Anyone who writes anything will tell you that the way you open is important, and rightly so; you only get one first impression. As the reader, you (the author) have a split second to draw me and give me a hint at where the whole story is going. A well crafted first sentence can bring me to the edge of my seat and tell me much more than I realize.

An Example

This morning I was reading through the story of Jacob and Esau and I realized that even the title we give this story is actually a compelling opener. We call the story “Jacob and Esau.” And if you look close enough at this title you see it riddled with the entire story — Jacob, the second born (so his name should come second) lives up to his name (deceiver, heel grabber) and takes his brother’s place. What should be “Esau and Jacob” becomes “Jacob and Esau.” The opening title says it all, only you don’t even realize it.

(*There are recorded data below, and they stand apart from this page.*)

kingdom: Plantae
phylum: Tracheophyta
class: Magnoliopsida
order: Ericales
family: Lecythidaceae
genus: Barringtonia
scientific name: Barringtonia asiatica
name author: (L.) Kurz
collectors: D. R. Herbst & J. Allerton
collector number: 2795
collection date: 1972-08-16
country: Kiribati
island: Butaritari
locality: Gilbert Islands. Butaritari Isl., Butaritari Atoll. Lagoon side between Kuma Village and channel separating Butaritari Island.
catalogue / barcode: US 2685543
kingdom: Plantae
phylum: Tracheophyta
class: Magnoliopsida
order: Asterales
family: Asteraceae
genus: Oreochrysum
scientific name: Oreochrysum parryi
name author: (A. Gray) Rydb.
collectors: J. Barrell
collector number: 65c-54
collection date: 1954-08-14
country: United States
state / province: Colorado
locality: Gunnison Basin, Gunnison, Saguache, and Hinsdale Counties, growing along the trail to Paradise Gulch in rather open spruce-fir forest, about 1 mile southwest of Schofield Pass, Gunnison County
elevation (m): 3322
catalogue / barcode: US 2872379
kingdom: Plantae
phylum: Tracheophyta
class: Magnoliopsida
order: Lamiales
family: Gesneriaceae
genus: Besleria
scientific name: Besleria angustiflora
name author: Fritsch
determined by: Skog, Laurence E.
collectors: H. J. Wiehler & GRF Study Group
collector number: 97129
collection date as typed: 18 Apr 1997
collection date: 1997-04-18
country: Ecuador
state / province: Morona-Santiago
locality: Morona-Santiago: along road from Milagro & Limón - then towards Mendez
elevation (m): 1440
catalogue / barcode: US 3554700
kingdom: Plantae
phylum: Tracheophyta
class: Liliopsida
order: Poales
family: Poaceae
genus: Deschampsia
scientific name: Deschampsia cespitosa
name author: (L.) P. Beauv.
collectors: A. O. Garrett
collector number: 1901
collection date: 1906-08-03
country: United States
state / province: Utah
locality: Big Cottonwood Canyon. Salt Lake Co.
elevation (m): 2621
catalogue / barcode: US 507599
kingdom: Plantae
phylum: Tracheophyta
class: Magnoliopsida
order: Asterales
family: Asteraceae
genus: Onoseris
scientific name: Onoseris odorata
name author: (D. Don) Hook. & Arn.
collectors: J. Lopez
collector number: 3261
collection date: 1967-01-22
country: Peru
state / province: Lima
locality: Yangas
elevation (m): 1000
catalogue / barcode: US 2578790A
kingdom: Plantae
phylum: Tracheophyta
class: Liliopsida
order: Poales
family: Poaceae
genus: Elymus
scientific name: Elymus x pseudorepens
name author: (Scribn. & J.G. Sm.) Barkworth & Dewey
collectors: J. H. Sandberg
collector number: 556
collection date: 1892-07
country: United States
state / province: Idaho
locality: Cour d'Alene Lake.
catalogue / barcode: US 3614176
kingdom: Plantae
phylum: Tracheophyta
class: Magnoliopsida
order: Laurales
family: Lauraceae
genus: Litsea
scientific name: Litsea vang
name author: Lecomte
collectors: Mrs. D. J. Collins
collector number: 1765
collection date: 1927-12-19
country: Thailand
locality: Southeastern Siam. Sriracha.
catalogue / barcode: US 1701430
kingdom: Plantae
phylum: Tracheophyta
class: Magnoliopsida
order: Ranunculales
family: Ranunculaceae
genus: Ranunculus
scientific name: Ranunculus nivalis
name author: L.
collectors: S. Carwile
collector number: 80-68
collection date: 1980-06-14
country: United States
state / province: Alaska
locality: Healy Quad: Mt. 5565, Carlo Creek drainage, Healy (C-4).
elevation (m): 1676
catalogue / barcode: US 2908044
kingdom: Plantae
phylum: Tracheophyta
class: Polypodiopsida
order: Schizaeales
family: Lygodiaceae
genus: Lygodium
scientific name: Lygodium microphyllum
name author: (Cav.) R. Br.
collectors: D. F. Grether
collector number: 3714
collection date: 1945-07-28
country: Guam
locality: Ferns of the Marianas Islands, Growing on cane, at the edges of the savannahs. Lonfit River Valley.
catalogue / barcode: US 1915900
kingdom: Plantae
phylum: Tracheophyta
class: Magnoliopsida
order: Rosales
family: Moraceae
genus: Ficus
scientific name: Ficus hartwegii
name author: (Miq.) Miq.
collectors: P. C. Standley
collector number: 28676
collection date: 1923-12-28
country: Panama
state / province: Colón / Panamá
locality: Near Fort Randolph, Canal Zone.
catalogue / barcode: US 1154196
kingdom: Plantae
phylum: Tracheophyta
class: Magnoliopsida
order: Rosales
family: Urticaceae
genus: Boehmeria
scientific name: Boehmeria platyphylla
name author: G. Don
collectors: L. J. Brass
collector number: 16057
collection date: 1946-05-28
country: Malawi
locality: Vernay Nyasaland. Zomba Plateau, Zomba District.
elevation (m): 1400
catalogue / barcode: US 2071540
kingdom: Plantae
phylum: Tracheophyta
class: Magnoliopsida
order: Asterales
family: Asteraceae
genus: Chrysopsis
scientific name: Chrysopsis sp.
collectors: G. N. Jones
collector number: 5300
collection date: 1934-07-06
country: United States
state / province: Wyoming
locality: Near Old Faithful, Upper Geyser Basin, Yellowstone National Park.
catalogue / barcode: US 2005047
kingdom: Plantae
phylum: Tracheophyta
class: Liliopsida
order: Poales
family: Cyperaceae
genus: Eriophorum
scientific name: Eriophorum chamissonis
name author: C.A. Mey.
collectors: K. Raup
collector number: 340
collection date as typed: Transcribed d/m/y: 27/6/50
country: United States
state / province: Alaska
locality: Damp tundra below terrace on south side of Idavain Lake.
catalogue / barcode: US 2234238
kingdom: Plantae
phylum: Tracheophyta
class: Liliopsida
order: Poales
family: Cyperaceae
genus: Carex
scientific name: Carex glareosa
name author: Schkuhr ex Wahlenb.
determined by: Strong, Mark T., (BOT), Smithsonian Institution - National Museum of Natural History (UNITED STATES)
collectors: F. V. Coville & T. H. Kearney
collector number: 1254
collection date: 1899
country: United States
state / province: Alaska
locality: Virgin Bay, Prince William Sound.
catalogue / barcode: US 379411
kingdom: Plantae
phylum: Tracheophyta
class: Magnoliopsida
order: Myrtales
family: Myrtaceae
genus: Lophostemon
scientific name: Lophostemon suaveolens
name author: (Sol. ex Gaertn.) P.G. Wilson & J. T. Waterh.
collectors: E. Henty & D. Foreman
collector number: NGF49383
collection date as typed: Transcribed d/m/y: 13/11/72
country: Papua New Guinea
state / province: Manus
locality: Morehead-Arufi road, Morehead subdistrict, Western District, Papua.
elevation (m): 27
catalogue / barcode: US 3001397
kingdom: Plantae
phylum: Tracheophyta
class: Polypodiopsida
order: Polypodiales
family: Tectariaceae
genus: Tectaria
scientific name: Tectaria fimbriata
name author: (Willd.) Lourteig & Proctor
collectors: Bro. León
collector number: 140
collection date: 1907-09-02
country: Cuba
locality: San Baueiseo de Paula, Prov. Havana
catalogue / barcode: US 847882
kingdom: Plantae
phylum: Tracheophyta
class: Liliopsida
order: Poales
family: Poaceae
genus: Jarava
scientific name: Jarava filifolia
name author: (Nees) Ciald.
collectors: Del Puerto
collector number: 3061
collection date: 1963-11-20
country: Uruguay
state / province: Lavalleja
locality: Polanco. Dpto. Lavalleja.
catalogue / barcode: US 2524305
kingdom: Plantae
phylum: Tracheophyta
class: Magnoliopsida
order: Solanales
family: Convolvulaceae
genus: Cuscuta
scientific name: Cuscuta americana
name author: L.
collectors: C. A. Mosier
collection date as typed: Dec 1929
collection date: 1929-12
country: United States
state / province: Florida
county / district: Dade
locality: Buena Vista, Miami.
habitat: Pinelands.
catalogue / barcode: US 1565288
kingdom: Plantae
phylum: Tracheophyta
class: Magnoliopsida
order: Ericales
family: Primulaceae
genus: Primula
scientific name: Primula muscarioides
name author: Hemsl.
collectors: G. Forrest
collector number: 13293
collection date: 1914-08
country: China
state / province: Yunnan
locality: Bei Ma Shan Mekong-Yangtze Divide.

The First Sentence Matters. Sort of.

It catch my attention. They tell the story before I even know the story. They draw me in.

But when it comes to almost any book you read, you remember the characters, the themes, the overarching ideas and scenarios more than you remember the opening sentences. You might be able to quote one or two lines of dialogue or prose, but chances are the first sentence is not one of them.

So as a writer, take care to craft a well written, intentional, and captivating first sentence. But accept that fact that most of us will forget the moment after we read it.

The first sentence serves a purpose: to draw me in. But it’s the rest of the book that I will remember. So spend some sweat equity making sure it’s worth my time.